In March 2020, kids went home from school on Friday and didn’t come back for months. Some didn’t walk through the school doors in person until August 2021.
Instead, they found new ways to work that weren’t at a desk next to 25 other students. They used Google Classroom or Zoom or Teams. They did projects online and worked in breakout groups with other kids who just happened to be five miles away from each other.
For some kids, it worked. For others, it didn’t.
The hardest part to navigate might have been less about going to math class on the couch than it was about not knowing if today would be in person or if a late-night text message would let Mom know that positive Covid-19 cases turned up in that math class and now everyone would be home for a week again.
COVID-19 is still around, but kids are back in school. Mostly. Some schools in Pennsylvania are now taking steps to go remote again because of staffing shortages.
Woodland Hills School District is going to remote learning for the rest of January because of rising numbers attributed to the omicron variant and transmission among students and employees. A notice on the district website cited “the ability for the district to provide necessary transportation for scholars, the ability to have appropriate staff coverage in our buildings, and the well-being of our scholars, staff and families.”

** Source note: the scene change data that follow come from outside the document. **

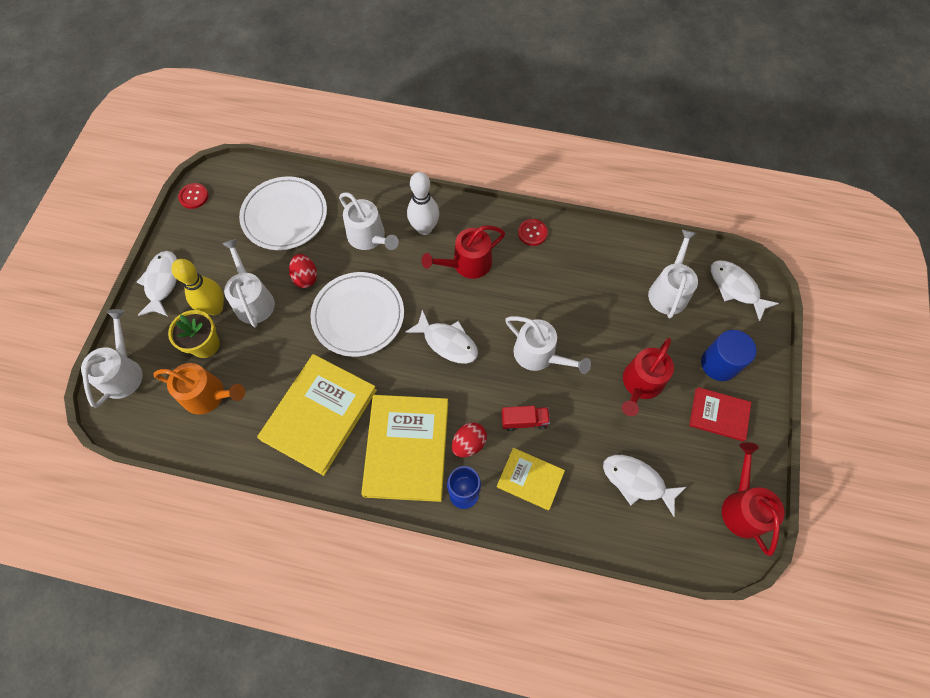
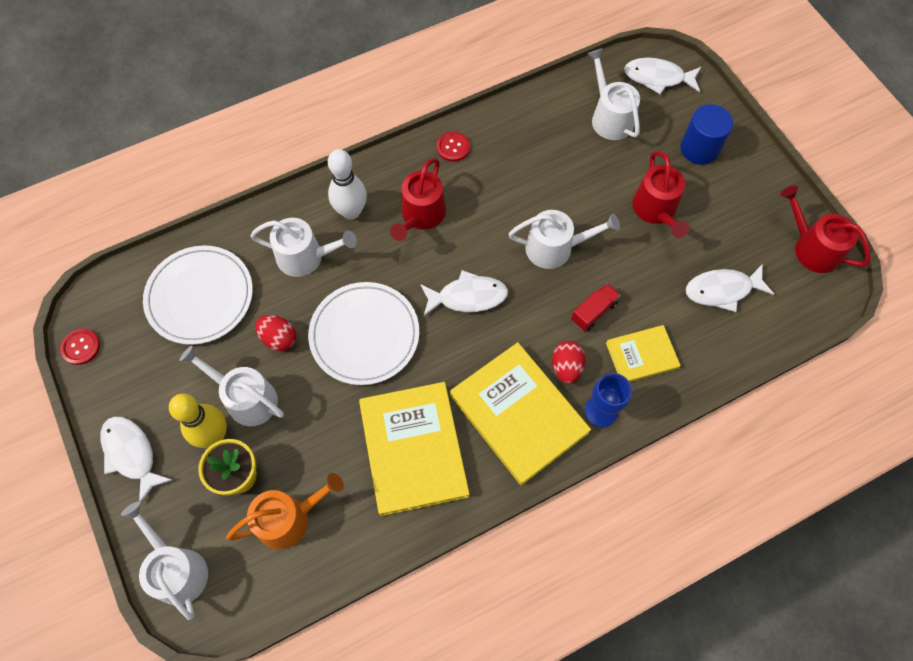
camera: 40 degrees left, 0 degrees up
red book [689,387,751,441] -> none

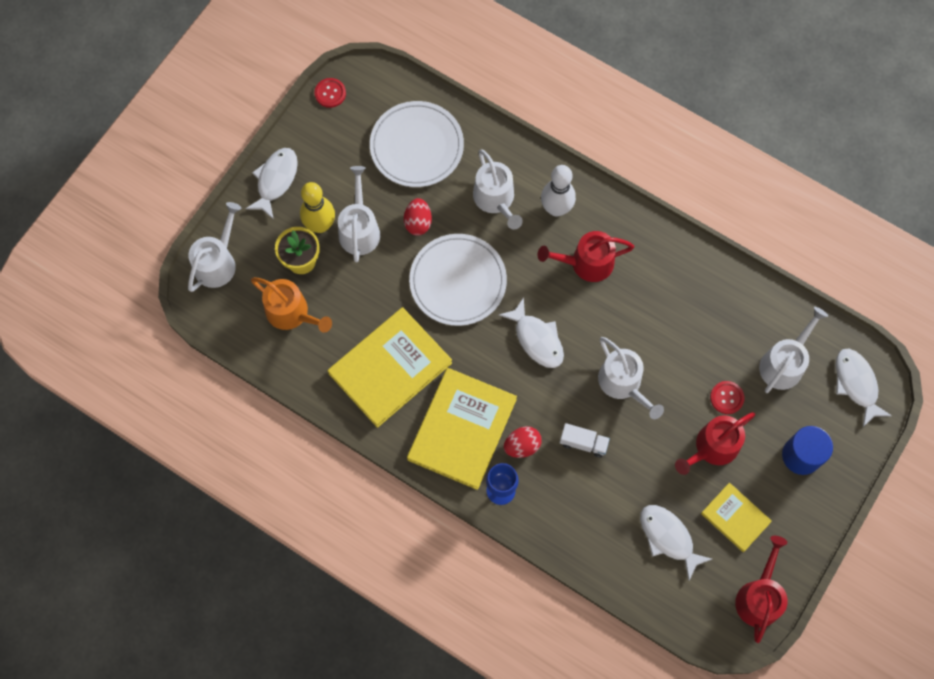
camera: 60 degrees right, 5 degrees up
red button [437,132,470,162] -> red button moved to [710,381,745,414]
red truck [571,284,620,331] -> white truck [560,423,610,458]
yellow book [606,325,681,382] -> yellow book moved to [701,483,772,552]

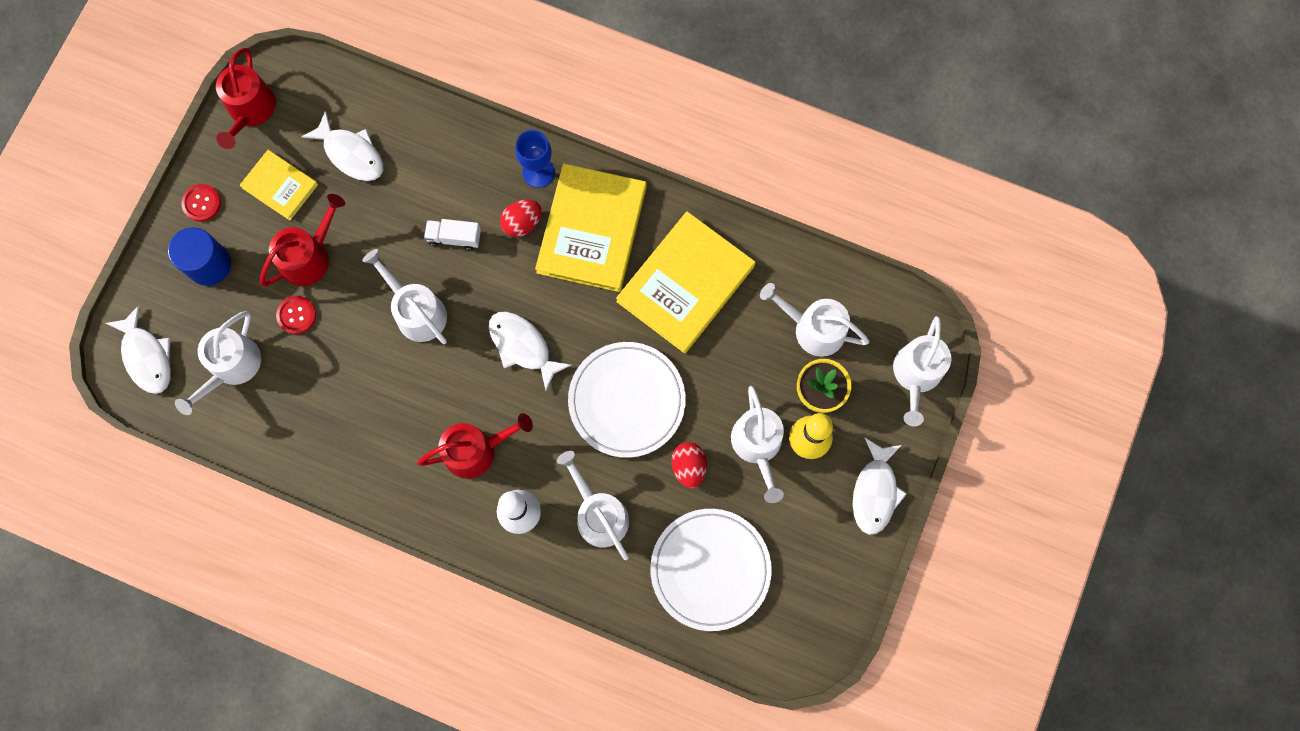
camera: 170 degrees right, 5 degrees up
orange watering can [251,277,332,333] -> white watering can [760,283,869,357]
red button [314,78,346,108] -> red button moved to [181,184,221,222]

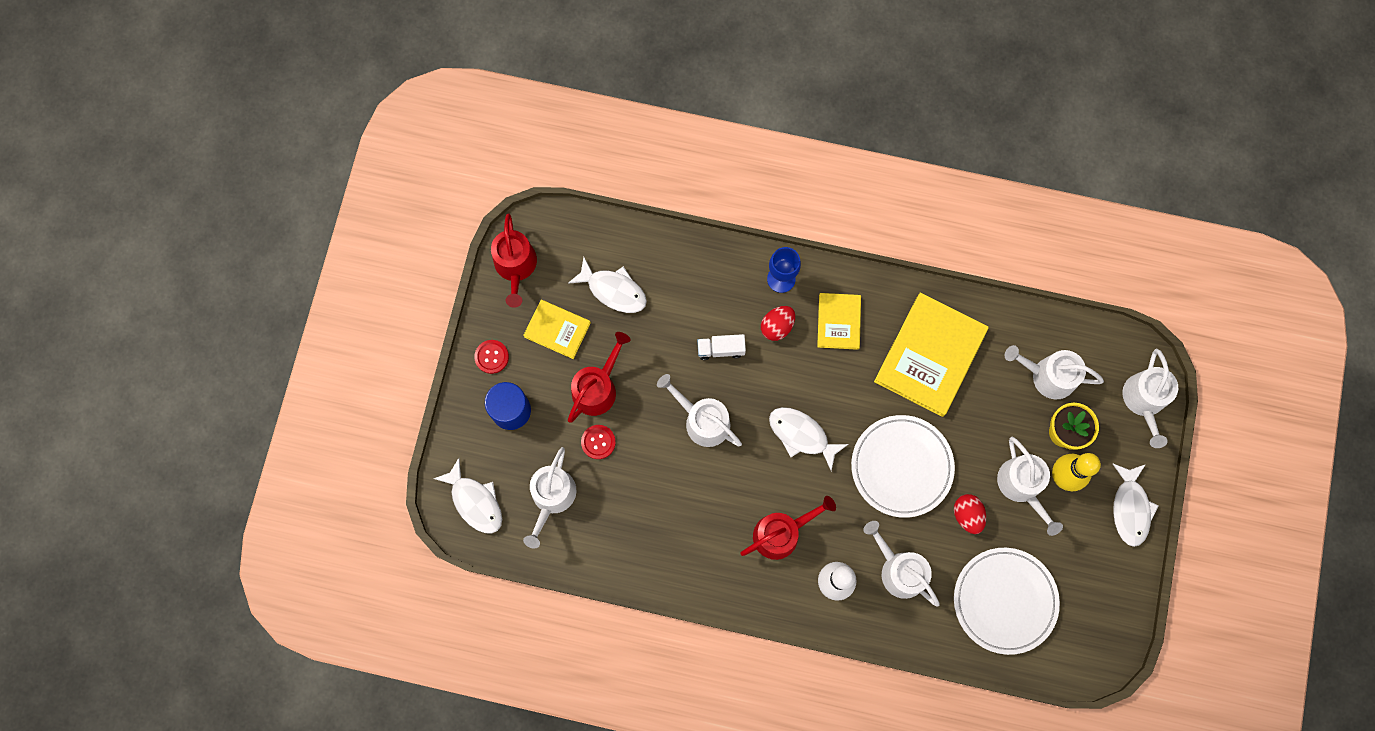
camera: 10 degrees left, 0 degrees up
yellow book [535,163,647,292] -> yellow book [817,293,861,350], size x0.54

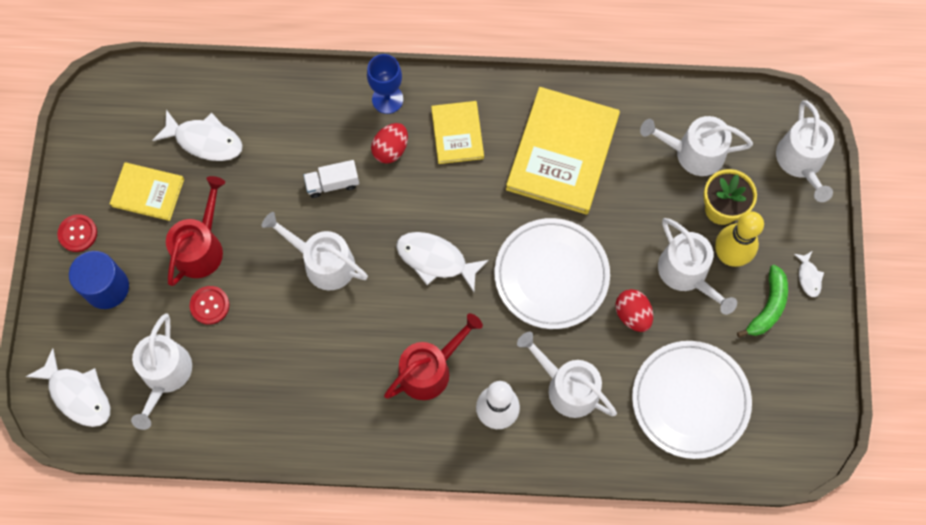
camera: 10 degrees left, 5 degrees down
red watering can [491,213,537,308] -> none
white fish [1113,464,1159,547] -> white fish [794,251,824,297], size x0.52
none -> green banana [737,265,788,338]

At other school districts, extreme shortages of drivers might cause a similar shift to remote learning. The problem? Drivers are calling in sick, primarily because of COVID.
In the Kiski Area School District, the decision to go remote hasn’t been made, but officials said it’s one of the options on the table.
”We’re doing everything we can to avoid that,” an administrator said, also pointing to the successful use of remote learning in the past.
Staffing problems are everywhere and not just among regular employees.
”If we see large numbers of staff out, it will be very difficult to have the schools open. Substitutes are few and far between,” said Derry Area Superintendent Eric Curry.
If schools are forced to go to remote learning, it will be up to parents and the community to make the transition work. In 2020 and 2021, there were protests when the state forced closings. Let the districts decide, people said.
This is the schools reacting to what is happening inside their walls.